* [EXERCISE BRIEF]
Answer these from the worked solutions below:
(a) What value does the answer to Question 10(a) get when x = -3 is substituted in x^2 + 5x + 4?
(b) What value does the answer to Question 10(c) give for x^2 + 5x at x = -3?
(c) What corrected statement does the answer to Question 12 give for (z + 5)^2?

* [GIVEN PASSAGE]

Question:10(a) Find and correct the errors in the following mathematical statements

Substituting x = -3 in x ^ 2 + 5 x + 4 \: \: gives \: \: ( -3 ) ^ 2 + 5 ( -3 ) + 4 = 9 + 2 + 4 = 15

Answer:

We need to substitute x = -3 in

x^{2}+5x+4
=(-3)^{2}+5(-3)+4
= 9 - 15 + 4
= -2 \neq 15

so the given statement is wrong
Correct statement is (-3)^{2}+5(-3)+4= -2

Question:10(b) find and correct the errors in the following mathematical statements

Substituiting x = -3 in x ^2 -5 x + 4 \: \: gives \: \: ( -3)^2 - 5 ( -3 ) + 4 = 9 - 15 + 4 = -2

Answer:

We need to substitute x = -3 in x^2 - 5x + 4
= (-3)^2-5(-3) + 4
= 9 + 15 + 4=28
so the given statement is wrong
Correct statement is

x^2 - 5x + 4=28

Question:10(c) find and correct the errors in the following mathematical statements

Substituting x = - 3 in x ^2 + 5 x \: \: gives \: \: ( -3 ) ^ 2 + 5 ( -3 ) = -9-15 = -24

Answer:

We need to Substitute x = - 3 in x^{2} + 5x
= (-3)^{2} + 5(-3)
= 9 - 15
= - 6 \neq R.H.S
Correct statement is Substitute x = - 3 in x^{2} + 5x gives -6

Question:11 Find and correct the errors in the following mathematical statements

( y - 3 ) ^ 2 = y ^ 2 -9

Answer:

Our L.H.S. is (y - 3 )^{2}
= (y )^{2} + 2(y)(-3) + (-3)^{2} using (a-b)^{2} = (a )^{2} + 2(a)(-b) + (-b)^{2}
= y^{2} - 6x + 9 \neq R.H.S.

Correct statement is

(y - 3 )^{2} = y^{2} - 6x + 9

Question:12 Find and correct the errors in the following mathematical statements

( z+5 ) ^2 = z^2 + 25

Answer:

Our L.H.S. is (z+5)^{2}
= (z)^{2} + 2(z)(5) + (5)^{2} using (a+b)^{2} = (a)^{2} + 2(a)(b) + (b)^{2}
= (z)^{2} + 10z + 25 \neq R.H.S.
Correct statement is

(z+5)^{2} = (z)^{2} + 10z + 25

Question:13 Find and correct the errors in the following mathematical statements.

( 2a +3b ) ( a-b) = 2 a ^2 - 3 b^2

Answer:

Our L.H.S. is (2a + 3b)(a -b)

* [RECORD SET]
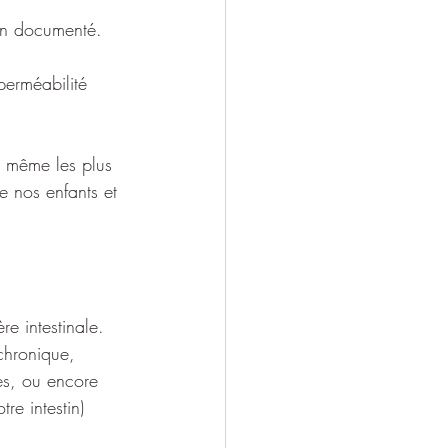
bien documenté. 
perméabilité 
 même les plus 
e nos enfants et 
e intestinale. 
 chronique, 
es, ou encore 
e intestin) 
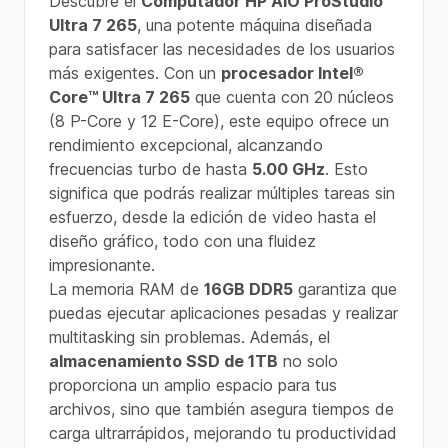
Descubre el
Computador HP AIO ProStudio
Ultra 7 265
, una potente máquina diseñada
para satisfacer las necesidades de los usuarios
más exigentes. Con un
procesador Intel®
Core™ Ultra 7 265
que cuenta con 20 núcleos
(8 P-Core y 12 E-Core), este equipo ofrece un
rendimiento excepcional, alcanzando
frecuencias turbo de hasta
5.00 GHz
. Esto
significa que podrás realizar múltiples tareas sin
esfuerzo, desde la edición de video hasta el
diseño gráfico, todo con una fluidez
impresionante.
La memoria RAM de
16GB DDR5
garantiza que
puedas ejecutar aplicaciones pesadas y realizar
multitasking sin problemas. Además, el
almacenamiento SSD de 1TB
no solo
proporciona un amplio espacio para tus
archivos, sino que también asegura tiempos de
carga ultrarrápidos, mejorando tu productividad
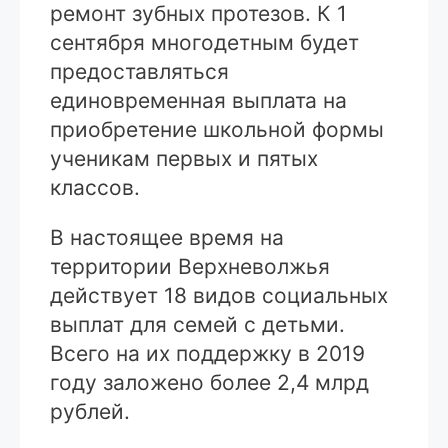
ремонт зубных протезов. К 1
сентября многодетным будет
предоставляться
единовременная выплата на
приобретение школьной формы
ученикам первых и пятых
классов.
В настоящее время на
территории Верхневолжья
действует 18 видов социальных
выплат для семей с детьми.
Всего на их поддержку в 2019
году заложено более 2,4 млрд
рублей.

* [SOLUTION TO THE PROBLEM]
(a) -2
(b) -6
(c) (z + 5)^2 = z^2 + 10z + 25